Task to carry out:
Scan the data below and copy each line where "Мамаева" occurs.

Stored data entries:
────────────────────
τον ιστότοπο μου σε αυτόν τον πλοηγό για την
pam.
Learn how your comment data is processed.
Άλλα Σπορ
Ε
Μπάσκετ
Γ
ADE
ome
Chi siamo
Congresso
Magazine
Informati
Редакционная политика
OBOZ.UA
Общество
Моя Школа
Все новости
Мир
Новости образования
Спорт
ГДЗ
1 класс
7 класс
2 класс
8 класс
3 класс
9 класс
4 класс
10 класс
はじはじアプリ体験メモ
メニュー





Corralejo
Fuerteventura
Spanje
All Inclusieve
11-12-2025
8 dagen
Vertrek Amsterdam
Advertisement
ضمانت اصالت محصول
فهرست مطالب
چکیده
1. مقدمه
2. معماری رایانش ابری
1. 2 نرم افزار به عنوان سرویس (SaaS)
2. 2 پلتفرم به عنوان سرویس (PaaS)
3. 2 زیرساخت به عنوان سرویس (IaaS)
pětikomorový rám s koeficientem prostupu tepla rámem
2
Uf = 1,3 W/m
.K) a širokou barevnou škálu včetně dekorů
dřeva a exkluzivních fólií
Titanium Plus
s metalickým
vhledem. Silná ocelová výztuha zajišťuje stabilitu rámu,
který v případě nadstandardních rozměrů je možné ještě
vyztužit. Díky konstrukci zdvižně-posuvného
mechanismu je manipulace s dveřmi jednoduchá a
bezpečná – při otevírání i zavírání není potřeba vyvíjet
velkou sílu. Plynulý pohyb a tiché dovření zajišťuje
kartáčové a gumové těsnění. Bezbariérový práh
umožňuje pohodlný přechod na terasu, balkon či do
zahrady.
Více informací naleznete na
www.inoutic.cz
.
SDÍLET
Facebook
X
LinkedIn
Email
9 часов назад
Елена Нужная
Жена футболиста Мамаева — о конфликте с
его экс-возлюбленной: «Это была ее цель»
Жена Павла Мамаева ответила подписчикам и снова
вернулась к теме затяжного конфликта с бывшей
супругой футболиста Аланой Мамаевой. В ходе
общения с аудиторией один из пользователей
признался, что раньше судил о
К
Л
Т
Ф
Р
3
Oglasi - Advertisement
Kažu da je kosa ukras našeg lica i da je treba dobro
────────────────────
Exercise output:
Жена футболиста Мамаева — о конфликте с
Жена Павла Мамаева ответила подписчикам и снова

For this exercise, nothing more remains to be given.